Compito A
Elenca tutti i premi vinti da Andrea Mastrovito secondo il profilo riportato più sotto, indicando per ciascuno l'anno.
Compito B
Nel profilo di Andrea Mastrovito riportato più sotto, in quale anno il Museo del Novecento di Milano gli ha dedicato una personale?
Compito C
Scrivi il seguito del profilo biografico di Andrea Mastrovito riportato più sotto, cominciando subito dopo la sua ultima frase.

Brano di lettura

□ □ □

Andrea Mastrovito (Bergamo, 1978) vive e lavora a New York. Diplomatosi presso l'Accademia di Belle Arti G. Carrara di Bergamo nel 2001, nel 2007 ha vinto il New York Prize, assegnato dal Ministero degli Affari Esteri italiano; nel 2012 il Premio Moroso; nel 2016 il Premio Ermanno Casoli e nel 2019 l’Italian Council.
Le sue opere sono esposte nei maggiori musei nazionali e internazionali - il MART di Rovereto, il Pecci di Prato, il BPS22 di Charleroi, il MUDAC di Losanna, il MUDAM del Lussemburgo, il Queens Museum al Museum of Arts and Design di New York. Andrea Mastrovito è stato il primo artista a cui è stata dedicata una personale al Museo del Novecento di Milano (2011).
Tra le ultime personali museali si segnalano I am not legend, Museo del Novecento e del Contemporaneo di Palazzo Fabroni (2020); Very Bad Things, Galleria Nazionale d'Arte Moderna di Roma (2019); Le Monde est Une Invention sans Futur, Fondation Bullukian, Lione (2019); Symphonie eines Jahrhunderts, Kunsthalle Dominikanerkirche, Osnabruck (2018); N'importe où hors du monde (tre personali): Les amis du peuple, Centre pour l'art contemporain, Montelimar; Ration K, Chateau de Suze; The Unnamed Feeling, Chateau de Grignan, Francia (2015); At the end of the line, GAMeC, Bergamo (2014).

□ □ □

Dati forniti
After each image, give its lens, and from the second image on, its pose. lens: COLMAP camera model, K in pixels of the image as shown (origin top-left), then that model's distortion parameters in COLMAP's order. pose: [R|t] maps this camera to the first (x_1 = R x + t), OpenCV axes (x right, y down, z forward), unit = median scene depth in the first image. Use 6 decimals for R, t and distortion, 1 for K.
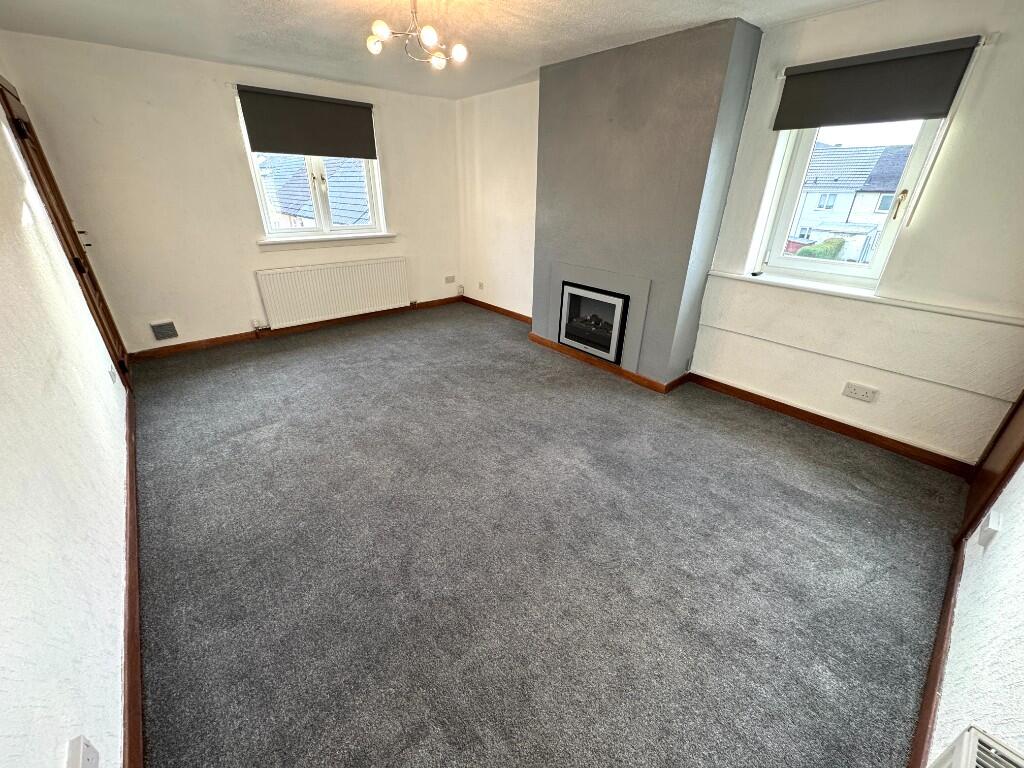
lens RADIAL K [[409.5, 0, 512.0], [0, 409.5, 384.0], [0, 0, 1]] dist [-0.002549, -0.000206]
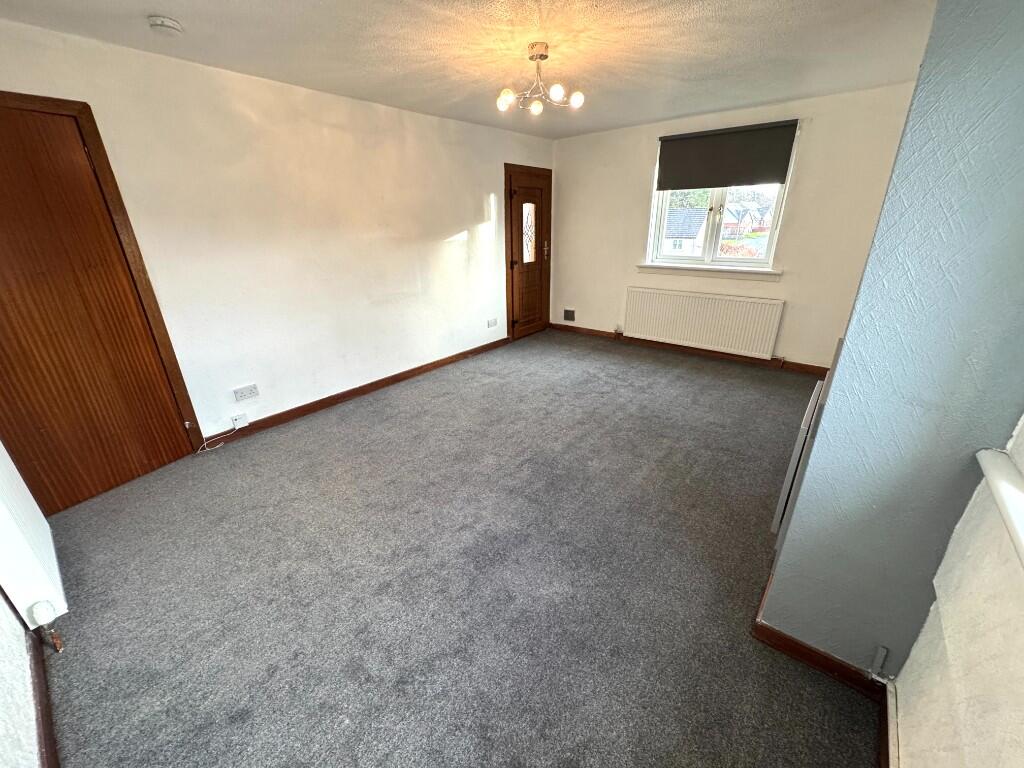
lens RADIAL K [[405.6, 0, 509.8], [0, 405.6, 385.2], [0, 0, 1]] dist [0.000115, -0.000109]
pose [[0.176229, 0.355759, -0.917812, 0.564044], [-0.408022, 0.874932, 0.260793, -0.204341], [0.895802, 0.328528, 0.299346, 0.446528]]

□ □ □

Risposta al compito A
New York Prize (2007), Premio Moroso (2012), Premio Ermanno Casoli (2016), Italian Council (2019).

Risposta al compito B
Nel 2011.

Risposta al compito C
Nel 2017 ha esordito come regista cinematografico con il lungometraggio animato NYsferatu - Symphony of a Century, successivamente proiettato in diverse realtà museali, fondazioni e festival in tutto il mondo. La seconda esperienza come regista l’ha visto coinvolto nella realizzazione di I Am Not Legend, con cui ha vinto l’Italian Council nel 2019.
Negli ultimi anni ha realizzato una serie di interventi pubblici permanenti in Italia, Francia e Stati Uniti.
Ha tenuto conferenze pubbliche, tra le altre, all'Accademia di Belle Arti G. Carrara di Bergamo; Naba, Accademia di Brera, Museo Pecci e Fondazione Stelline a Milano; Museo Novecento a Firenze; Palazzo Forti a Verona; American Academy a Roma; Museum Nitsch a Napoli; Pavillon Blanc a Colomiers; Broward College a Fort Lauderdale; MontClair State University a Montclair; ISCP, Italian Academy at Columbia University ed NYU a New York.